As an arts administrator, the patience and ability she demonstrates in her music, impeccably pacing herself, shines through, as she has led numerous organizations — including Composers’ Forum (1986-93), The Kitchen (1996-98) and Tannery Pond Center (2012-16) — through times of great transformation. She has taught at Darmstadt (1988), The New School (1994-98), CUNY-Brooklyn Conservatory of Music (2001-08, 2012-13), The College of Saint Rose (2009-14), and SUNY Adirondack (2017-20) and served as an adviser for numerous arts organizations around the country.

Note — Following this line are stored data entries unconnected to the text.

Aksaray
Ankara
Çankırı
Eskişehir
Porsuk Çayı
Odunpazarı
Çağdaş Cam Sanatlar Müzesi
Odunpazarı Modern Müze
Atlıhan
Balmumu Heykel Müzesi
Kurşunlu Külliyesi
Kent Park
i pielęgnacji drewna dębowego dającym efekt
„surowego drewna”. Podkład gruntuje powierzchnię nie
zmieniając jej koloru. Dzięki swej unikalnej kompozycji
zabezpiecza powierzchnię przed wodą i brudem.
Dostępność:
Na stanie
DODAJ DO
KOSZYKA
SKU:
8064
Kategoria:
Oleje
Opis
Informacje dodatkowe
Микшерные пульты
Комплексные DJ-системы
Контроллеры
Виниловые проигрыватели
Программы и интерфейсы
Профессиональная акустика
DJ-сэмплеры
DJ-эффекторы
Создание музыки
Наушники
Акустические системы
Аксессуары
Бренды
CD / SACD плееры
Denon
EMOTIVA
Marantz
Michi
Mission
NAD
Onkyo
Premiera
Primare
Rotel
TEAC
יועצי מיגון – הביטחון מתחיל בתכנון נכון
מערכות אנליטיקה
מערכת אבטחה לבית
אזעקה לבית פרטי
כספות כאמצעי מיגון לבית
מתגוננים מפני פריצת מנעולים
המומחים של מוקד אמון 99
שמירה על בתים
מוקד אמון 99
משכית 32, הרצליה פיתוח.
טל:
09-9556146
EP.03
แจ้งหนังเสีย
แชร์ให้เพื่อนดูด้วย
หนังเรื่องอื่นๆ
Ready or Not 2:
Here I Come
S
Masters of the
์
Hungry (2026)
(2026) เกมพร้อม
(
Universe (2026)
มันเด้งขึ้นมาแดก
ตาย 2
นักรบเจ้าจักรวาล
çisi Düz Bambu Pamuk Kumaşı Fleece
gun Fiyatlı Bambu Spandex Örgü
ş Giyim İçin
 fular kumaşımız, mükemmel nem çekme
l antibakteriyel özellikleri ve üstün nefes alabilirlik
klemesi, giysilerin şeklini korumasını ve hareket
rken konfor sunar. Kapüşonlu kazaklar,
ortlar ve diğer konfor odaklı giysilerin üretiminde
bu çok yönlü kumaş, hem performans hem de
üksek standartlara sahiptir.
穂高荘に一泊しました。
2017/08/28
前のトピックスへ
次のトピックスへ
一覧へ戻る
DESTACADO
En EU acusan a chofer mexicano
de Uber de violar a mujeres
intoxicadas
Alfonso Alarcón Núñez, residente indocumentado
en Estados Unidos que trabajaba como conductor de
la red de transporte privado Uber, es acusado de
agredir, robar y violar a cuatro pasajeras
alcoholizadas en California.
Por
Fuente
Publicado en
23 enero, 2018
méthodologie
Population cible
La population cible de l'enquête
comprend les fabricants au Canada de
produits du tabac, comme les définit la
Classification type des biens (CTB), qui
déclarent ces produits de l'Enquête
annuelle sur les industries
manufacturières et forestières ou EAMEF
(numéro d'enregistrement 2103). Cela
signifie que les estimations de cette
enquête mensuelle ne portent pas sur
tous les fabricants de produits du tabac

The Little Rock Nine reunites Speach with Davis, a Grammy Award winner for liner notes, and librettist, playwright, journalist, novelist, poet and screenwriter. Together, the pair redefined the art of poetry and music fusion. With such efforts as Telepathy Suite (1986-87), Baobab 4 (1994), Woman Without Adornment (1995), Passages and Outtakes (2000) and Meditations: Abandon All Hope of Fruition (2004), among others, Speach’s post-minimalistic jazz punctuates Davis’ considerable literary depth.
Critic Kyle Gann of The Voice said of their collaborations: "Speach and Davis have created a snug fit still loose enough to allow for the spontaneity of Davis's reading. And over the years their collaborations have shown how flexible and fertile their self-made genre can be.”